For decoder-only structure models, to prevent the model from "stealing" information from future positions, a mask needs to be added during attention calculation. We need to apply a mask before attention score calculation. This mask is typically a lower triangular matrix, and for a sequence of length n, its shape is [n, n]. Below is an example of how to create such a causal mask matrix for a sequence of length 5:
```
[[0, -inf, -inf, -inf, -inf],
[0, 0, -inf, -inf, -inf],
[0, 0, 0, -inf, -inf],
[0, 0, 0, 0, -inf],
[0, 0, 0, 0, 0]]
```
In this matrix, 0 represents positions that can be attended to, while -inf represents positions that should be masked (i.e., should not be attended to). Because this matrix ensures that after the softmax, the parts of the attention scores where $j > i$ change from `inf` to 0, meaning the model cannot see future information.

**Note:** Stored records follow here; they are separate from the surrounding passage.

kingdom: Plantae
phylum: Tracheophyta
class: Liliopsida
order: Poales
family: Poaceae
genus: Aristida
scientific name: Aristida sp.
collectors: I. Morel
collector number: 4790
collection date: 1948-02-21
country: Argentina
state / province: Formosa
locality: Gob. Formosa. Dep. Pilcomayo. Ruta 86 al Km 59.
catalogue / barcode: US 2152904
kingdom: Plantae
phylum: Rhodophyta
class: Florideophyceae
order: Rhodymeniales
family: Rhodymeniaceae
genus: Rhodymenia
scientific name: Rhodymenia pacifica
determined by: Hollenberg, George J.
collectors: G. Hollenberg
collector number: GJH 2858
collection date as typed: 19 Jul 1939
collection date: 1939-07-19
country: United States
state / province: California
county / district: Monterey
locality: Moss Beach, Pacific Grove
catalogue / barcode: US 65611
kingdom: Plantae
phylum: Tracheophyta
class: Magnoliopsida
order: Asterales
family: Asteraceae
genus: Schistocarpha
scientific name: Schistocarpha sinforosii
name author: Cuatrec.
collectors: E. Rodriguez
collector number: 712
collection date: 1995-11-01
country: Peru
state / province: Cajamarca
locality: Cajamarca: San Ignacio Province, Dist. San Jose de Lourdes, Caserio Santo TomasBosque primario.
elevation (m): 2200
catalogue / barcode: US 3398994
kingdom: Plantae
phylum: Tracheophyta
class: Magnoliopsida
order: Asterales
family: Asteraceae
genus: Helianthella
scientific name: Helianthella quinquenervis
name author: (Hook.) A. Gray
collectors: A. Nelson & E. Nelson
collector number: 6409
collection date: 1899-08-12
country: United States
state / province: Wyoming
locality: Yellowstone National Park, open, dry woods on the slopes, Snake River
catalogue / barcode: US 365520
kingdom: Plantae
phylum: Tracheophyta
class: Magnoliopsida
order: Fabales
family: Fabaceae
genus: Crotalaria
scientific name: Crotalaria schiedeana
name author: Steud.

#### 3. Rotary Position Embedding
Rotary Position Embedding (RoPE) is a position encoding method designed to solve the problem of lacking direct modeling of sequence position information in Transformer models. Unlike traditional position encodings (such as sine and cosine function position encodings), RoPE embeds position information directly into the Query (Q) and Key (K) vectors, allowing the model to more naturally handle relative position relationships in sequences.
$$ q_i = R_i W_q x_i $$
$$ k_j = R_j W_k x_j $$
$$ q_i^T k_j = (R_i W_q x_i)^T( R_j W_k x_j) = x_i^T W_q^T R_{i-j} W_k x_j $$
The $R_{i-j}$ controls the attenuation of attention for different tokens at different relative distances. When the absolute value of $i - j$ is larger, the degree of attenuation is stronger. This approach allows the model to learn relative position relationships, enabling the model to scale and adapt to longer sequences.
## KV Cache Implementation
According to the attention calculation formula:
$$
\begin{align*}
o_i &= \sum_j s_{ij} v_{j} \newline
s_{ij} &= \text{softmax}\left( \frac{q_{i} k_{j}}{\sqrt{d_k}} \right)
\end{align*}
$$
Since the model is an autoregressive model, we only need to calculate for the last part of the sequence, meaning the index $i$ is fixed as the last element of the sequence, and we compute $o_{n}$:
$$
\begin{align*}
o_n &= \sum_j s_{j}v_{j} \newline
s_j &= \text{softmax}\left(\frac{q_n k_{j}}{\sqrt{d_k}} \right)
\end{align*}
$$
If we expand the expression:
$$
o_n = \sum_j \text{softmax}\left(\frac{q_n k_{j}}{\sqrt{d_k}}\right)v_{j}
$$
In the above expression, only k and v have length indices, while $q$ does not. Therefore, during the calculation process, the input of $q$ is fixed as the last token from the previous input, while $k$ and $v$ need to be cached for parts of different lengths. Also, when caching, note that position encoding calculation should be performed before KV cache computation, otherwise there will be position encoding calculation errors.